### TEXTAUSZUG:
---

Die Kommission winkt unterdessen mit der Möglichkeit, bereits nach 9 Monaten vorläufige Strafzölle festzulegen, falls es deutliche Hinweise auf Dumping und dadurch verursachte Schäden bei europäischen Herstellern gibt. Zu diesem Zeitpunkt – im Juni 2013 – kann die Untersuchung aber auch schon ergebnislos eingestellt werden. Die Kommission betont, es handele sich vom Umsatzvolumen her um die relevanteste Beschwerde, der sie jemals nachgegangen sei. China habe 2011 Module und Komponenten im Umfang von 21 Mrd. € in die EU eingeführt.
Beim chinesischen Wettbewerb von Yingli über Suntech bis Trina stößt die Klage auf einhellige Kritik. Der jüngst gebildete Verband für Erschwingliche Solarenenergie (englisch: Alliance fror Affordable Solar Energy – AFASE) warnte, der Handelstreit bedrohe Tausende von Jobs in der Europäischen Solarindustrie. Zu einer Zeit, in der europäische Regierungen ihre Solarenergieförderungen zurückführten, würden Handelsbeschränkungen nur die Kosten nach oben trieben und die Wettbewerbsfähigkeit der Solarenergie möglicherweise irreparabel beschädigen, sagte Thorsten Preugschas, CEO der Soventix GmbH, ein PV-Entwickler, EPC Contractor und Betreiber aus Duisburg, der sich AFASE angeschlossen hat. Die Allianz beruft sich zudem auf eine prominente Unterstützerin: Bundeskanzlerin Angela Merkel hatte bei ihrem jüngsten Besuch in Peking eine Verhandlungslösung anstelle des Anti-Dumping-Verfahrens gefordert. Als Unterstützer wird in einer AFASE-Stellungnahme zudem Giulio Arletti, der CEO der italienischen Conergia, zitiert. Insgesamt repräsentiert die AFASE nach eigenen Angaben 90 Mitglieder und einen Jahresumsatz von 7,5 Mrd. €.

---

### AUFGABE:
Wie viele Mitglieder vertritt die AFASE laut dem Textauszug nach eigenen Angaben? Für die Aufgabe zählt allein der Textauszug.

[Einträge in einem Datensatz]
---

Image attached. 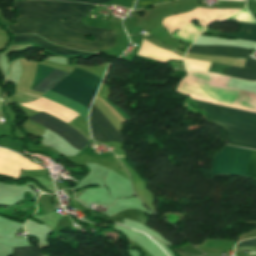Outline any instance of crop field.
<instances>
[{
	"instance_id": "4a817a6b",
	"label": "crop field",
	"mask_w": 256,
	"mask_h": 256,
	"mask_svg": "<svg viewBox=\"0 0 256 256\" xmlns=\"http://www.w3.org/2000/svg\"><path fill=\"white\" fill-rule=\"evenodd\" d=\"M46 256V255H45Z\"/></svg>"
},
{
	"instance_id": "cbeb9de0",
	"label": "crop field",
	"mask_w": 256,
	"mask_h": 256,
	"mask_svg": "<svg viewBox=\"0 0 256 256\" xmlns=\"http://www.w3.org/2000/svg\"><path fill=\"white\" fill-rule=\"evenodd\" d=\"M244 68L256 70V60L252 59L250 56L246 59Z\"/></svg>"
},
{
	"instance_id": "3316defc",
	"label": "crop field",
	"mask_w": 256,
	"mask_h": 256,
	"mask_svg": "<svg viewBox=\"0 0 256 256\" xmlns=\"http://www.w3.org/2000/svg\"><path fill=\"white\" fill-rule=\"evenodd\" d=\"M19 41L33 42V43H35V44H37V45H39L43 48L49 49V50H51L53 52H56V53L65 54V55H74V54L88 55V54H90V53L77 52V51H73V50L53 46V45L47 43L46 41H44L42 38H40L37 35L15 36V40L13 42H19Z\"/></svg>"
},
{
	"instance_id": "733c2abd",
	"label": "crop field",
	"mask_w": 256,
	"mask_h": 256,
	"mask_svg": "<svg viewBox=\"0 0 256 256\" xmlns=\"http://www.w3.org/2000/svg\"><path fill=\"white\" fill-rule=\"evenodd\" d=\"M237 251H249V250H256V247L253 246H241V247H236Z\"/></svg>"
},
{
	"instance_id": "412701ff",
	"label": "crop field",
	"mask_w": 256,
	"mask_h": 256,
	"mask_svg": "<svg viewBox=\"0 0 256 256\" xmlns=\"http://www.w3.org/2000/svg\"><path fill=\"white\" fill-rule=\"evenodd\" d=\"M250 151L251 150L234 146H226L225 149L214 158L212 164L213 175L226 173L245 175ZM246 175L256 178V151L254 150H252L248 160Z\"/></svg>"
},
{
	"instance_id": "f4fd0767",
	"label": "crop field",
	"mask_w": 256,
	"mask_h": 256,
	"mask_svg": "<svg viewBox=\"0 0 256 256\" xmlns=\"http://www.w3.org/2000/svg\"><path fill=\"white\" fill-rule=\"evenodd\" d=\"M29 119L47 127L65 138L70 144L81 150L89 141L68 124L45 113H38Z\"/></svg>"
},
{
	"instance_id": "22f410ed",
	"label": "crop field",
	"mask_w": 256,
	"mask_h": 256,
	"mask_svg": "<svg viewBox=\"0 0 256 256\" xmlns=\"http://www.w3.org/2000/svg\"><path fill=\"white\" fill-rule=\"evenodd\" d=\"M12 256H43L33 246L13 248Z\"/></svg>"
},
{
	"instance_id": "28ad6ade",
	"label": "crop field",
	"mask_w": 256,
	"mask_h": 256,
	"mask_svg": "<svg viewBox=\"0 0 256 256\" xmlns=\"http://www.w3.org/2000/svg\"><path fill=\"white\" fill-rule=\"evenodd\" d=\"M222 22H234V21L223 20ZM235 23L241 24V30L239 34H224L219 32L218 36L246 39V40H251L256 42V25L255 24H247L243 22H235Z\"/></svg>"
},
{
	"instance_id": "e52e79f7",
	"label": "crop field",
	"mask_w": 256,
	"mask_h": 256,
	"mask_svg": "<svg viewBox=\"0 0 256 256\" xmlns=\"http://www.w3.org/2000/svg\"><path fill=\"white\" fill-rule=\"evenodd\" d=\"M26 169H44L41 166L30 162L28 159L10 152L6 149H0V173L18 177L21 170Z\"/></svg>"
},
{
	"instance_id": "34b2d1b8",
	"label": "crop field",
	"mask_w": 256,
	"mask_h": 256,
	"mask_svg": "<svg viewBox=\"0 0 256 256\" xmlns=\"http://www.w3.org/2000/svg\"><path fill=\"white\" fill-rule=\"evenodd\" d=\"M68 76L75 78L79 81H82V82H84L92 87H95L97 89L102 80L101 78H99L95 75H92L84 70L78 69V68H74V70ZM68 76L66 78H64L63 80H61L57 85L65 88L69 91H72L76 94H79L89 100H92V98L96 92V89H94L86 84H83L75 79H72ZM51 90L65 96V97H68V98L84 105L85 107H87L89 109V105L91 103L90 101H88L74 93H71L67 90H64L56 85L54 87H52ZM51 90H49L45 95H43V97L79 113L86 121H88V112H89L88 109H86L84 106H82L68 98H65Z\"/></svg>"
},
{
	"instance_id": "ac0d7876",
	"label": "crop field",
	"mask_w": 256,
	"mask_h": 256,
	"mask_svg": "<svg viewBox=\"0 0 256 256\" xmlns=\"http://www.w3.org/2000/svg\"><path fill=\"white\" fill-rule=\"evenodd\" d=\"M195 101L205 107L212 122L226 127L231 145L256 149V112Z\"/></svg>"
},
{
	"instance_id": "8a807250",
	"label": "crop field",
	"mask_w": 256,
	"mask_h": 256,
	"mask_svg": "<svg viewBox=\"0 0 256 256\" xmlns=\"http://www.w3.org/2000/svg\"><path fill=\"white\" fill-rule=\"evenodd\" d=\"M14 6L18 20L9 29L16 34L34 33L53 43L84 51L107 49L115 44L114 31L78 24L94 5L21 1ZM63 18L67 22L63 23ZM85 35H92L97 41H88Z\"/></svg>"
},
{
	"instance_id": "d1516ede",
	"label": "crop field",
	"mask_w": 256,
	"mask_h": 256,
	"mask_svg": "<svg viewBox=\"0 0 256 256\" xmlns=\"http://www.w3.org/2000/svg\"><path fill=\"white\" fill-rule=\"evenodd\" d=\"M226 76H232L244 80L256 81V72L230 66Z\"/></svg>"
},
{
	"instance_id": "5a996713",
	"label": "crop field",
	"mask_w": 256,
	"mask_h": 256,
	"mask_svg": "<svg viewBox=\"0 0 256 256\" xmlns=\"http://www.w3.org/2000/svg\"><path fill=\"white\" fill-rule=\"evenodd\" d=\"M188 52L206 54V55H222L230 57H238L245 59L246 56L253 53L252 50H248L240 47L233 46H196L192 45Z\"/></svg>"
},
{
	"instance_id": "dd49c442",
	"label": "crop field",
	"mask_w": 256,
	"mask_h": 256,
	"mask_svg": "<svg viewBox=\"0 0 256 256\" xmlns=\"http://www.w3.org/2000/svg\"><path fill=\"white\" fill-rule=\"evenodd\" d=\"M90 128L92 137L100 142L116 141L123 143V138L119 131L93 104L90 113Z\"/></svg>"
},
{
	"instance_id": "5142ce71",
	"label": "crop field",
	"mask_w": 256,
	"mask_h": 256,
	"mask_svg": "<svg viewBox=\"0 0 256 256\" xmlns=\"http://www.w3.org/2000/svg\"><path fill=\"white\" fill-rule=\"evenodd\" d=\"M68 1H81V2L99 4V3H103V2H106V1H109V0H68Z\"/></svg>"
},
{
	"instance_id": "d8731c3e",
	"label": "crop field",
	"mask_w": 256,
	"mask_h": 256,
	"mask_svg": "<svg viewBox=\"0 0 256 256\" xmlns=\"http://www.w3.org/2000/svg\"><path fill=\"white\" fill-rule=\"evenodd\" d=\"M51 67L39 65L36 63L34 82L32 90L42 80V78L49 72ZM69 72L61 71L52 68L50 72L43 78V80L36 86L35 91L44 94L46 93L57 81L64 78Z\"/></svg>"
},
{
	"instance_id": "d9b57169",
	"label": "crop field",
	"mask_w": 256,
	"mask_h": 256,
	"mask_svg": "<svg viewBox=\"0 0 256 256\" xmlns=\"http://www.w3.org/2000/svg\"><path fill=\"white\" fill-rule=\"evenodd\" d=\"M241 245H254V246H256V239L242 241V242L237 244V246H241Z\"/></svg>"
}]
</instances>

---

### LÖSUNG:
Die AFASE vertritt nach eigenen Angaben 90 Mitglieder.